Re: Moneymen weave new port-rail vision – May 27, 2008
Author: Little Lake Listener
Date: 05-28-2008 - 15:08
If a private lessee does the work using private money from Goldman Sachs, then there is no requirement for a environmental review. Similarly, if a private railroad carrier decides to build a private port facility which it will operate under Interstate Commerce Act authority – no environmental review is required. All of which is of no assurance that ocean carriers and port authorities would use the facility if built. Nevertheless, in principal, they could start work Monday. Unlike the accounts of a new railroad over Buckhorn Summit, the NWP project does not constitute either entry into a new market or new construction.
Even if there were non-fraudulent substance to the reports regarding the so-called “Pacific Rim Railroad” (which there is none), an environmental review under NEPA would take a decade – or longer – to complete. By way of comparison, the first administrative notice of the proposed extension of an existing railroad (the Dakota, Minnesota and Eastern) was published in the Federal Register on May 7, 1998, at 63 FR 25266-68 – ten years ago – and the first foot of new track is yet to have been built! And that is a proposal by an existing and credible railroad which proposes to traverse neither any “wild and scenic” mountains nor little sensitive habitat. Then comes the realization that the time and dollars were all for naught because the construction costs, including mitigation costs imposed by the STB, are ten-fold higher than the costs to restore the NWP.

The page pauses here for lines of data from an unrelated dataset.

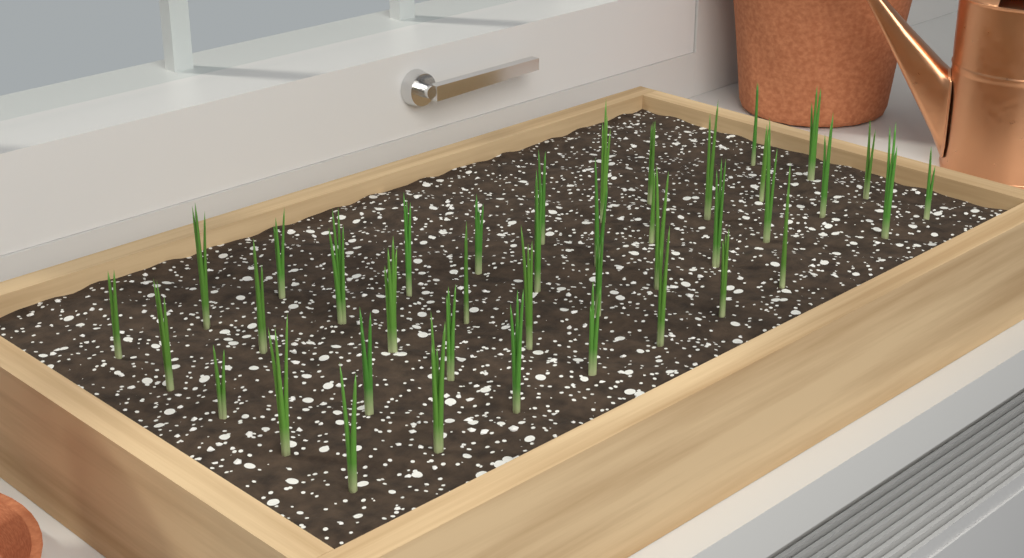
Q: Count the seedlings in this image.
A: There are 40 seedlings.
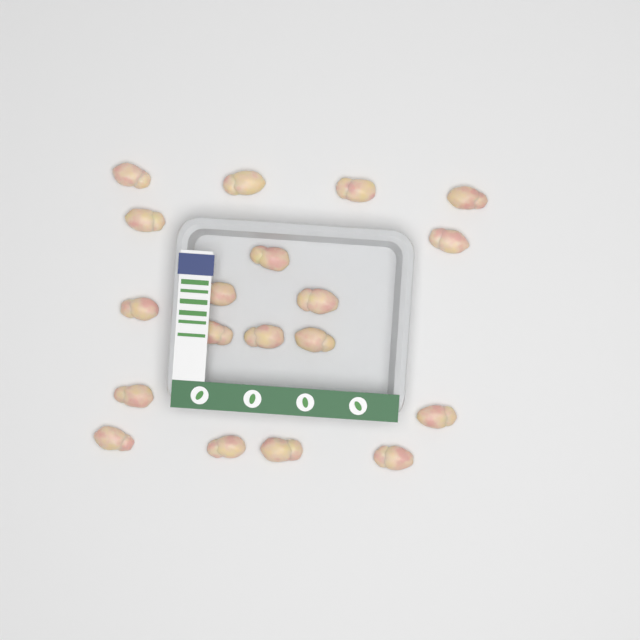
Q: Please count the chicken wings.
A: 19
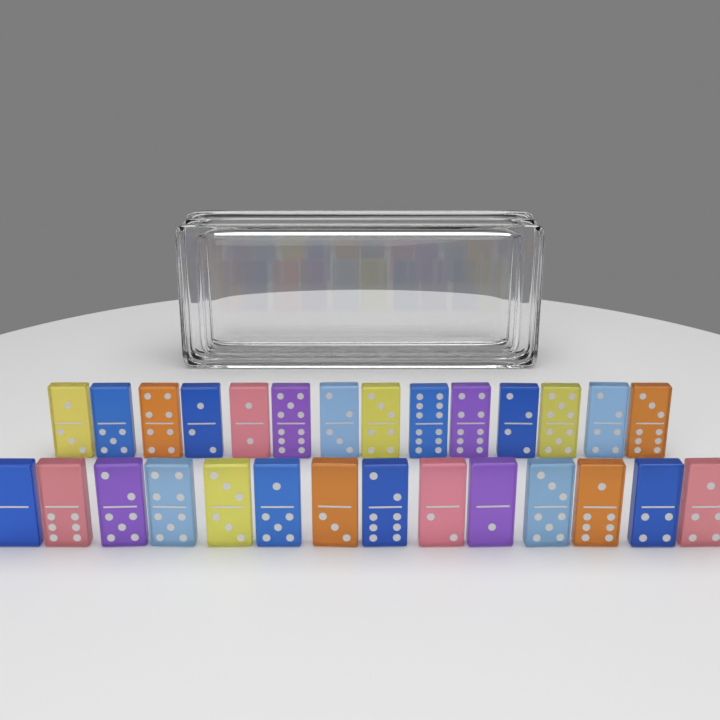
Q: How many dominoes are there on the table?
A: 28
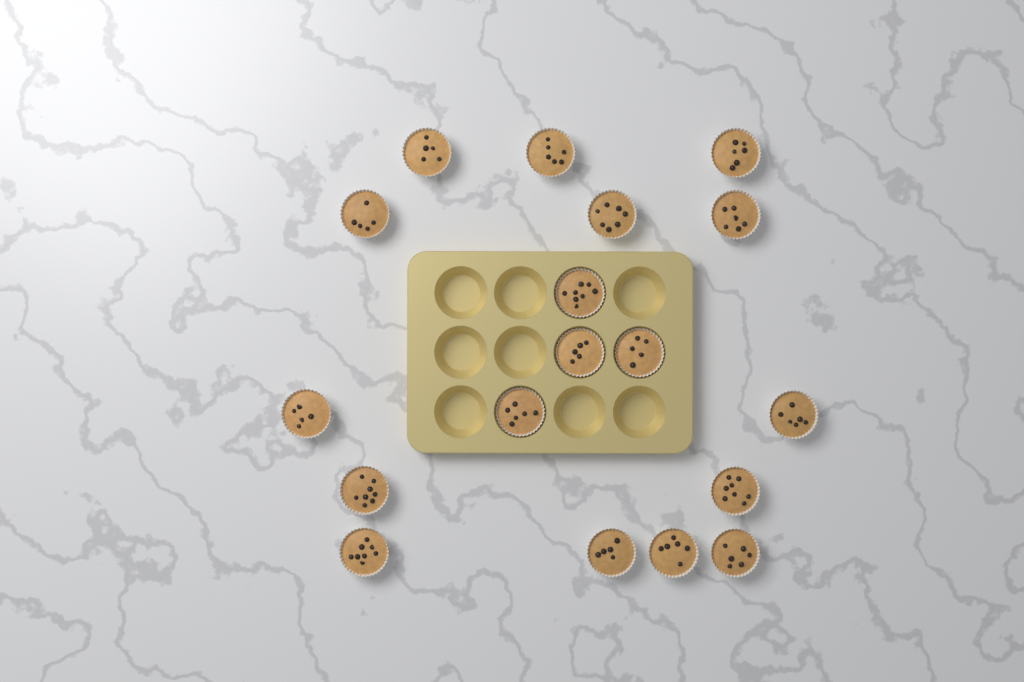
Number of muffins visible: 18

Additionally, one (but not the only) important utility determinant is the distance between the port and the first transcontinental consolidation point at which the port traffic would join (or leave) mainline flows and not the length of the NWP line or the Coos Bay branch. For traffic to and from Eureka (actually, Samoa), that point is Roseville (Sacramento) – a distance of about 370 miles. For traffic to and from Coos Bay those points are Pasco, WA, and Roseville, CA – distances of 476 and 509 miles, respectively.
Finally, there are growing economic pressures for bulk commodity capacity. Increasingly, coal trains have to go to Roberts Bank in British Columbia. Much of North America’s capacity for bulk commodities such as potash, sulfur, scrap metal and the like is found in Canada or along our Gulf Coast. Containers may not be the only opportunity for investors in Eureka.
There are ample reasons for private investors to look to Eureka. Only time will tell if there are ample reasons to act.